◆ Work to complete
An exact copy of the data is needed, one that excludes all pictures.

Dataset items:

⁂

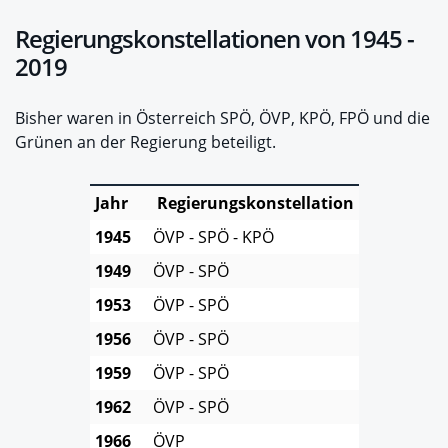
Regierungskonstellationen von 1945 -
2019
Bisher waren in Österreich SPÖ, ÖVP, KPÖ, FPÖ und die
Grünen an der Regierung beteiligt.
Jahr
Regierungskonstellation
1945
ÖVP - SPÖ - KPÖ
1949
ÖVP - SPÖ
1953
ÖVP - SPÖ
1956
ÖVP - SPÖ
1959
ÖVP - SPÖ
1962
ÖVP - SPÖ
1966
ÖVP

⁂

◆ Output for this exercise
Regierungskonstellationen von 1945 -
2019
Bisher waren in Österreich SPÖ, ÖVP, KPÖ, FPÖ und die
Grünen an der Regierung beteiligt.
Jahr
Regierungskonstellation
1945
ÖVP - SPÖ - KPÖ
1949
ÖVP - SPÖ
1953
ÖVP - SPÖ
1956
ÖVP - SPÖ
1959
ÖVP - SPÖ
1962
ÖVP - SPÖ
1966
ÖVP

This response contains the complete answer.